- [Given records]:
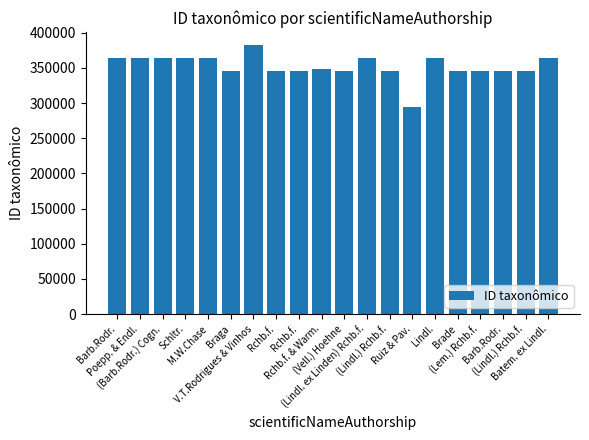

Rank the categories by value from lowest to highest.

Ruiz & Pav., Rchb.f., Barb.Rodr., (Vell.) Hoehne, (Lem.) Rchb.f., Brade, (Lindl.) Rchb.f., Rchb.f., (Lindl.) Rchb.f., Braga, Rchb.f. & Warm., Poepp. & Endl., Batem. ex Lindl., Lindl., Schltr., Barb.Rodr., (Barb.Rodr.) Cogn., (Lindl. ex Linden) Rchb.f., M.W.Chase, V.T.Rodrigues & Vinhos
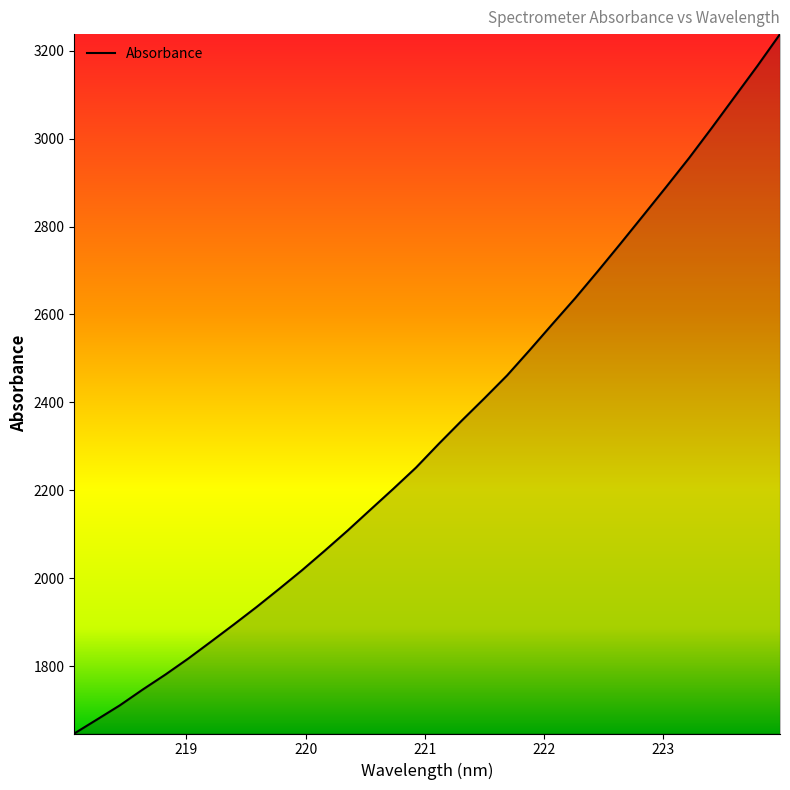

How many lines are shown in the chart?

1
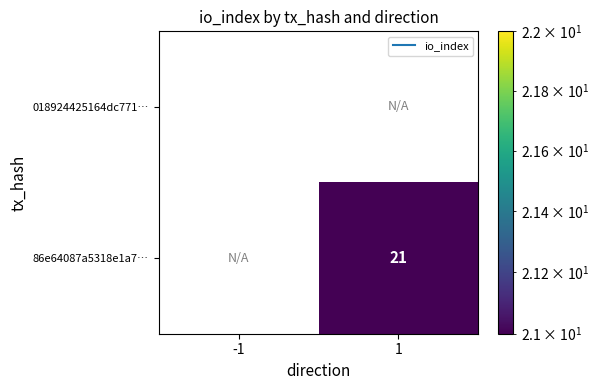

What is the sum of all 86e64087a5318e1a7… values?

21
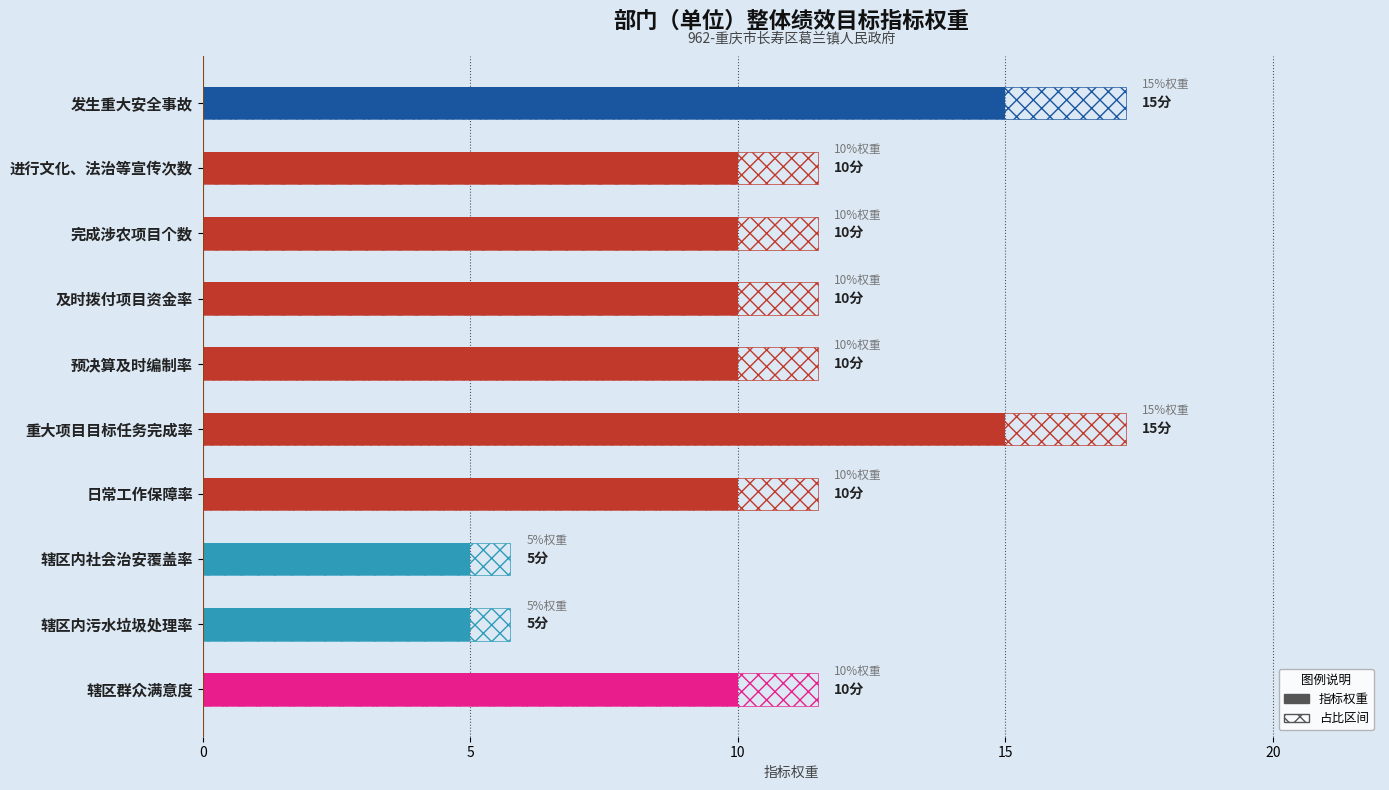

Reading left to right, transcribe all the data shown in this chart.

15	10	10	10	10	15	10	5	5	10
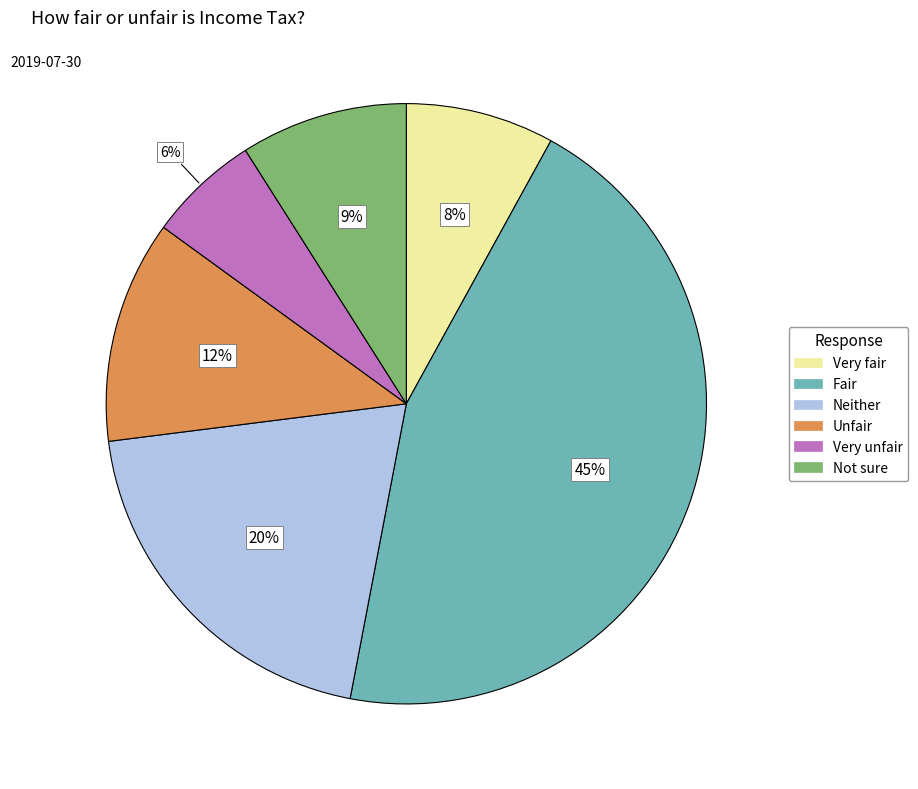

Does Very fair represent more than half of the total?

No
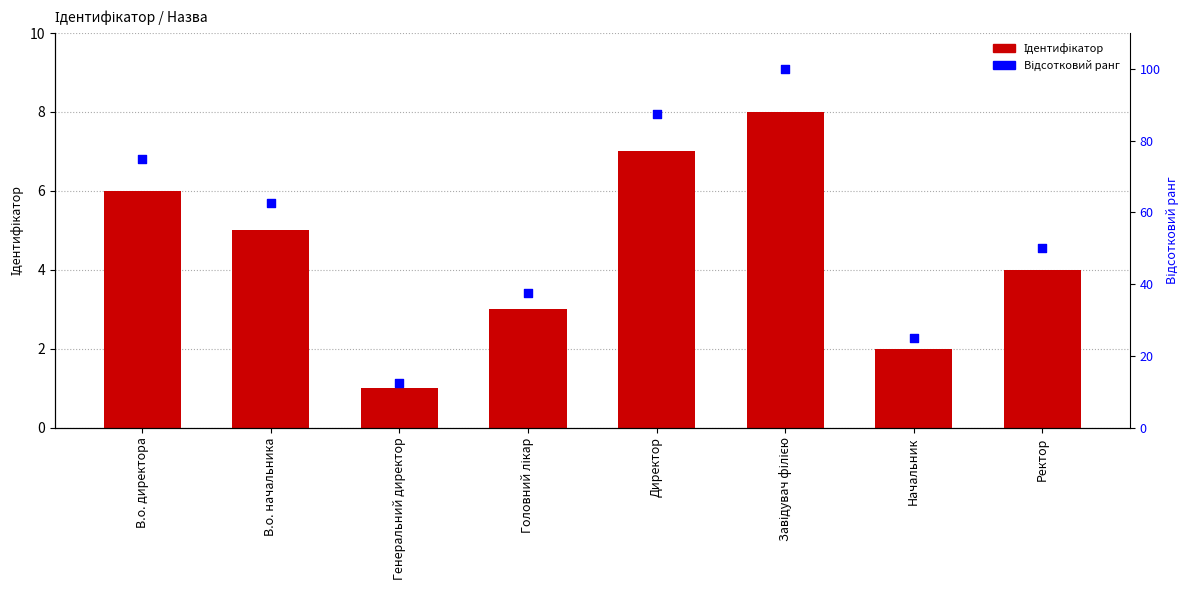

Which series contains the highest Y value?

Відсотковий ранг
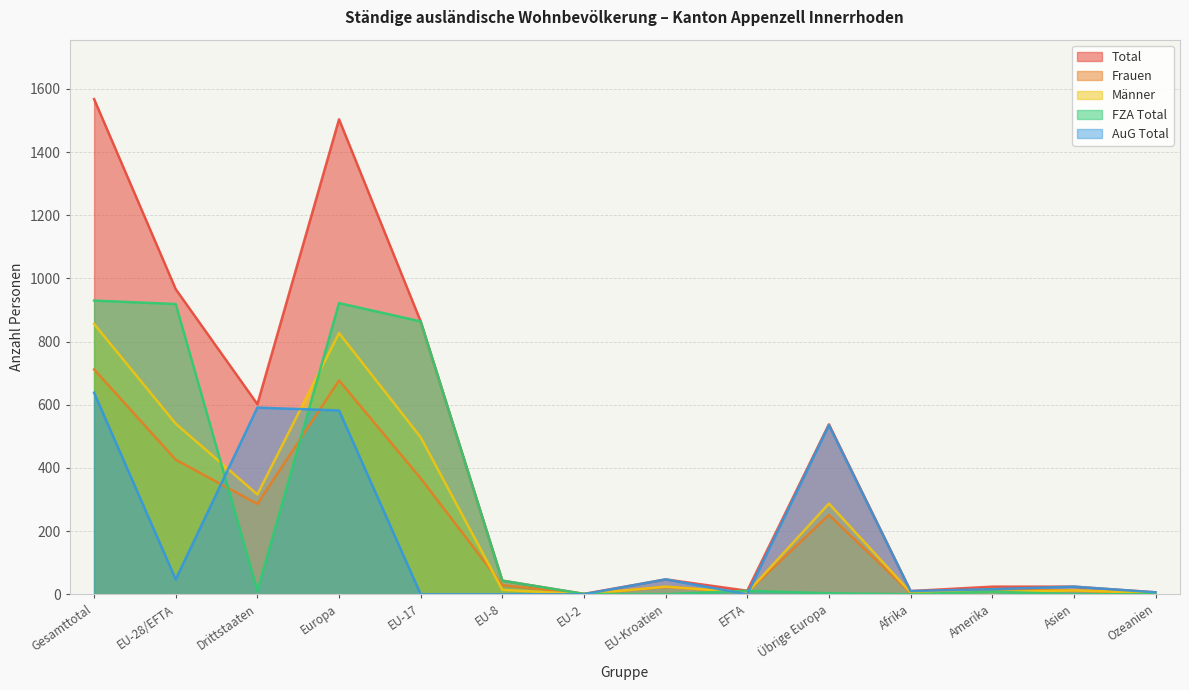

Is it true that Männer equals 24 at EU-Kroatien?

True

- [Task description]: Quote every row above word for word, leaving out the pictures.

- [Exercise answer]:
Rank the categories by value from lowest to highest.

Ruiz & Pav., Rchb.f., Barb.Rodr., (Vell.) Hoehne, (Lem.) Rchb.f., Brade, (Lindl.) Rchb.f., Rchb.f., (Lindl.) Rchb.f., Braga, Rchb.f. & Warm., Poepp. & Endl., Batem. ex Lindl., Lindl., Schltr., Barb.Rodr., (Barb.Rodr.) Cogn., (Lindl. ex Linden) Rchb.f., M.W.Chase, V.T.Rodrigues & Vinhos

How many lines are shown in the chart?

1

What is the sum of all 86e64087a5318e1a7… values?

21

Reading left to right, transcribe all the data shown in this chart.

15	10	10	10	10	15	10	5	5	10

Does Very fair represent more than half of the total?

No

Which series contains the highest Y value?

Відсотковий ранг

Is it true that Männer equals 24 at EU-Kroatien?

True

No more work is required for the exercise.